For those who have cash to purchase and don't plan on selling the unit anytime soon, the delinquency rate may not seem as big of a problem. But keep in mind when an association is short of cash, it has to cut on maintenance services or amenities.

"Depending on how long the high delinquency has been in place, that beautiful pool may not stay beautiful for very long," Berger says.

Some associations also may charge unit owners special assessment fees to make up for the budget shortfall.

Reserves

The less cash reserves a condo association has and the older the building, the higher are the chances that owners in that building will be hit with a special assessment fee at some point, Berger says.

Fannie, Freddie and FHA also require condominiums to put aside 10 percent of their annual revenue for emergencies and capital expenditures. Condo projects may be allowed to save less annually if they demonstrate they don't need as much reserves. The lack of proper reserves is the No. 1 issue in many of these condominiums, Tomaselli says.

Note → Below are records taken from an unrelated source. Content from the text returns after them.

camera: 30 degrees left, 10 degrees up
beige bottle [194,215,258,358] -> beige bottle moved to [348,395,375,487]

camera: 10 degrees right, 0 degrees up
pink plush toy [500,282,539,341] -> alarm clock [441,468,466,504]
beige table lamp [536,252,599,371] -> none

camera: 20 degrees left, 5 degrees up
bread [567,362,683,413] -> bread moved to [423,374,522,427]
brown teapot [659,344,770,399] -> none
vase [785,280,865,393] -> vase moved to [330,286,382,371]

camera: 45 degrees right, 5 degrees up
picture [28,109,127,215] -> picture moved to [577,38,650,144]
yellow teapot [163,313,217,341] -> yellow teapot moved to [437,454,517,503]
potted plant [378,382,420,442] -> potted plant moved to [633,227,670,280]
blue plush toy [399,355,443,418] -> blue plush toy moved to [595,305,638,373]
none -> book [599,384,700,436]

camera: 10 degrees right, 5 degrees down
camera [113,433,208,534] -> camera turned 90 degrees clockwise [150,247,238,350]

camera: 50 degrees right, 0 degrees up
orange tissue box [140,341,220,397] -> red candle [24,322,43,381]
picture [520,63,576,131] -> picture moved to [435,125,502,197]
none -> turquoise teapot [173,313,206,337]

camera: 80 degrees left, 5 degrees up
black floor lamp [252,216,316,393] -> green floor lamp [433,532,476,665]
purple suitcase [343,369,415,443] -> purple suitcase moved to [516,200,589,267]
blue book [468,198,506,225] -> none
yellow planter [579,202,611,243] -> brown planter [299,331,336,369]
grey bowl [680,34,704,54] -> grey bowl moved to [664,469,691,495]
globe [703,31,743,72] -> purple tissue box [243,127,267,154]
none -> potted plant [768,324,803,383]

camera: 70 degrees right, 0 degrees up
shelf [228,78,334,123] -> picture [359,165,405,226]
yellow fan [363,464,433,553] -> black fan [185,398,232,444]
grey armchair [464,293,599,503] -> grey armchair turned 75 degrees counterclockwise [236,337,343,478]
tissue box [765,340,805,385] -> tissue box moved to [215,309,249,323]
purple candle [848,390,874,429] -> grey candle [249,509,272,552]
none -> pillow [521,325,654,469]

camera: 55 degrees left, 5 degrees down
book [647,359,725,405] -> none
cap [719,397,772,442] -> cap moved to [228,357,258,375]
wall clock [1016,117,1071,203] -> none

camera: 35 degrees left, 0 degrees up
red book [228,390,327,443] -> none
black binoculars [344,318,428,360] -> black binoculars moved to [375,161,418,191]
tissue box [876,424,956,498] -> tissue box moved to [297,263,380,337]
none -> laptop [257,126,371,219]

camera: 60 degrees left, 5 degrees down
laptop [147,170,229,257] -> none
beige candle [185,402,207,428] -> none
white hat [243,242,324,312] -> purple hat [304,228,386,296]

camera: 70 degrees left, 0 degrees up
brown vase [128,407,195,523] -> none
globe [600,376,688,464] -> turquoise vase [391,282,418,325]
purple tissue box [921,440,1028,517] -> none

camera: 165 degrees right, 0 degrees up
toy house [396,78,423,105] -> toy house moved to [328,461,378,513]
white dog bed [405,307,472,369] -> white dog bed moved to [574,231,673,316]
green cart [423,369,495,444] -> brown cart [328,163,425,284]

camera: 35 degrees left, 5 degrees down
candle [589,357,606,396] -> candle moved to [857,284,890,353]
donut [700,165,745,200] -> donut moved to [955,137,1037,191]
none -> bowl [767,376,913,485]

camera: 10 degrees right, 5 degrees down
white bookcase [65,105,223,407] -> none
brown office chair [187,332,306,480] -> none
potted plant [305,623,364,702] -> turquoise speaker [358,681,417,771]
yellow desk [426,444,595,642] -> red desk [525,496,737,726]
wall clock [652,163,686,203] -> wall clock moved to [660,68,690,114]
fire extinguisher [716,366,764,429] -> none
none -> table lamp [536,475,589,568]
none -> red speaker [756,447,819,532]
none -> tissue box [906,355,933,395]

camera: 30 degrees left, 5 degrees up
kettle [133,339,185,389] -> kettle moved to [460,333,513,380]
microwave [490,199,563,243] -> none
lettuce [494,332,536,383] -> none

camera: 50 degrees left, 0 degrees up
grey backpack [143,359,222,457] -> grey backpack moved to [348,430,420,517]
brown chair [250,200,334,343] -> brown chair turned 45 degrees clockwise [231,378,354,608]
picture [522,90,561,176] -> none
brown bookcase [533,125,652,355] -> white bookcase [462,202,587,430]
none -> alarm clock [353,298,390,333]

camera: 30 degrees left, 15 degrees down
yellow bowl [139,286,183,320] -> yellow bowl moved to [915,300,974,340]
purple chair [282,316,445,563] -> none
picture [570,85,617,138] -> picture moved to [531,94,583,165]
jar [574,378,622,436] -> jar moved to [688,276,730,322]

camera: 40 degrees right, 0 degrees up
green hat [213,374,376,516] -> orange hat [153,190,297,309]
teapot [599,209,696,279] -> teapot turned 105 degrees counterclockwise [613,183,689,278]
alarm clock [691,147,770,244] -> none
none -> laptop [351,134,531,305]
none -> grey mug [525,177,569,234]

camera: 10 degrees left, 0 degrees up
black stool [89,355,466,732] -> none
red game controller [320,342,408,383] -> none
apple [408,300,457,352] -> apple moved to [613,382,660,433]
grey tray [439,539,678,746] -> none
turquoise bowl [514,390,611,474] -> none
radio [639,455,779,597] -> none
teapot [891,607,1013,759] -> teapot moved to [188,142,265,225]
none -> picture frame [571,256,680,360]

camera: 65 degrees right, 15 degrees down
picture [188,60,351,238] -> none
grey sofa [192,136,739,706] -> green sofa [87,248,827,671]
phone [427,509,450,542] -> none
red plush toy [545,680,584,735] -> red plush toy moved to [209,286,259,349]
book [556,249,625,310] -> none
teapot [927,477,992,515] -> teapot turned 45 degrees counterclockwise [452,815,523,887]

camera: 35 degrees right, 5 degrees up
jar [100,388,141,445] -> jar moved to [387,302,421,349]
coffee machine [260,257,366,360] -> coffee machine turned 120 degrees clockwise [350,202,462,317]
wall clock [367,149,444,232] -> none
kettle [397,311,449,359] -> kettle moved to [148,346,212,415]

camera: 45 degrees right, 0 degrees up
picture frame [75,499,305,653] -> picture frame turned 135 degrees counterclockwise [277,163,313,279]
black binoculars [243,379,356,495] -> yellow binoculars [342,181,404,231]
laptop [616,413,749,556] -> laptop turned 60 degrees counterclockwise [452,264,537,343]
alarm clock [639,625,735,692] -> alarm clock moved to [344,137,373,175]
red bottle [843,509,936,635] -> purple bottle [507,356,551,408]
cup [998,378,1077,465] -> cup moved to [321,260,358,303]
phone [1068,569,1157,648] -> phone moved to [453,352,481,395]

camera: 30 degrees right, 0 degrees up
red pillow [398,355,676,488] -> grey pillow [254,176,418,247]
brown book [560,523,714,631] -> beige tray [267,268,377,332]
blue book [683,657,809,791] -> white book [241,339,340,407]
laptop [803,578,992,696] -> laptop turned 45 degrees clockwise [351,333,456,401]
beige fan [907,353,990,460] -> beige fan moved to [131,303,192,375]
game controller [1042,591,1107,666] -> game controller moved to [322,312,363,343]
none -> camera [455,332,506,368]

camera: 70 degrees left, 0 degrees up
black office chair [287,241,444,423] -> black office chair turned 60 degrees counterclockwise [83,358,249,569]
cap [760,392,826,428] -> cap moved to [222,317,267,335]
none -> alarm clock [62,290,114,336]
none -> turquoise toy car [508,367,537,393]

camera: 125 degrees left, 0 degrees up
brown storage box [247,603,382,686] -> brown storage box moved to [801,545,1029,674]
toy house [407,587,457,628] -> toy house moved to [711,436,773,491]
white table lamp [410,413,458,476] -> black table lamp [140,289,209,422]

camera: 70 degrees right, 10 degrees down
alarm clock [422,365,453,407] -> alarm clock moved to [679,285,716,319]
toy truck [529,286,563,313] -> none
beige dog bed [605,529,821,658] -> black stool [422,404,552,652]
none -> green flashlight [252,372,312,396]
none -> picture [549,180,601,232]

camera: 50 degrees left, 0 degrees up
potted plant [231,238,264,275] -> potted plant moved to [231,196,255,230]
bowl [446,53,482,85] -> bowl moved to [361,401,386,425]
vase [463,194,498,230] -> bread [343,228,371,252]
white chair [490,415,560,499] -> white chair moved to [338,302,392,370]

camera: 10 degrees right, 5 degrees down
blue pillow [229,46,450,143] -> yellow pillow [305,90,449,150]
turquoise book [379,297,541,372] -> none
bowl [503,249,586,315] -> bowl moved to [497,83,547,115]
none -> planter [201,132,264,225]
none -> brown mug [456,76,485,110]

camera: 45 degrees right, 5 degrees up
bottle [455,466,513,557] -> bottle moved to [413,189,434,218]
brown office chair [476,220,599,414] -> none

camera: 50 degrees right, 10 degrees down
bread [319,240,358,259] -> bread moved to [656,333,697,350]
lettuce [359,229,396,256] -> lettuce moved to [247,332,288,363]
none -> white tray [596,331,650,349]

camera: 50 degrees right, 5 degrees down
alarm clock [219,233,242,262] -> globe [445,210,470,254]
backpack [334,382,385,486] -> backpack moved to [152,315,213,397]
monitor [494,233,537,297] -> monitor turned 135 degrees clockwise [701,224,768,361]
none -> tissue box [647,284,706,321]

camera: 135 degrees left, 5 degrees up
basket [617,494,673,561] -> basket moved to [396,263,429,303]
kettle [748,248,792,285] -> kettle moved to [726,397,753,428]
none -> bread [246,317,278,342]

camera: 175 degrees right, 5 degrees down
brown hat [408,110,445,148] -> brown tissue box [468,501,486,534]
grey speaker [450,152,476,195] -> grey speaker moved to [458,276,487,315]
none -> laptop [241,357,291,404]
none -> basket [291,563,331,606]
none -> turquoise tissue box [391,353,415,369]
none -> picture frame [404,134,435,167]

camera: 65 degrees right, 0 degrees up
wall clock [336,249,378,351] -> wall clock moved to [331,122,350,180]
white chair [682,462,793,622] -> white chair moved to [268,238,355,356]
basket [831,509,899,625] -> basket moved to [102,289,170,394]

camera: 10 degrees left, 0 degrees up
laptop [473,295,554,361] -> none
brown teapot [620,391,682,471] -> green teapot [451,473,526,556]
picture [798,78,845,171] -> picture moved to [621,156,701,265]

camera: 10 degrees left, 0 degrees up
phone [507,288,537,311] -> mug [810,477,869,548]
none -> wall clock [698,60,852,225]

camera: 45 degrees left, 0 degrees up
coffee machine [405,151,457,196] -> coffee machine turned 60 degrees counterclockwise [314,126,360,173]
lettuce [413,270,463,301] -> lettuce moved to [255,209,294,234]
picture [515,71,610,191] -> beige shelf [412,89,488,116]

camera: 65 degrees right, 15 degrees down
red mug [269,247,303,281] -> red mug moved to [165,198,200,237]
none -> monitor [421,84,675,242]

"Eighty (percent) to 90 percent of them do not have appropriate reserves in their budget," Tomaselli says, based on projects he has worked with, including existing and new buildings.

Too many investors

The percentage of investors who own units in a project may also impact a buyer's ability to get a mortgage or to sell the unit soon.

Lauren Stark, who specializes in condos as a real estate agent for The Stark Team in Las Vegas, says about 95 percent of her deals are cash. "There's virtually no financing (for condos)," she says.

Stark says Las Vegas' condo buildings aren't necessarily financially troubled as many of Florida's condo projects are. But they are heavily owned by investors. FHA does not approve condo projects in which more than 49 percent of the units are owned by investors. Fannie and Freddie have a 30 percent cap for investor ownership.

Generally, units in buildings that are not financeable lose value because they have to sell mostly for cash, at discounted prices.

Is the building insured?

Another important factor that condo buyers often overlook is the community's insurance coverage.

Berger says many condo associations are reducing or dropping the community's insurance coverage to cost cuts. The move jeopardizes the investment of all the owners in those projects.

"New purchasers should ask the seller to obtain a copy of the building's master (insurance) policy," she says. "Then take it to your own insurance agent and ask is this enough coverage."

Insufficient insurance coverage can also make units in a project ineligible for financing, Tomaselli says.

"Nowadays, lenders view the condo development itself as collateral, not just your unit," he says.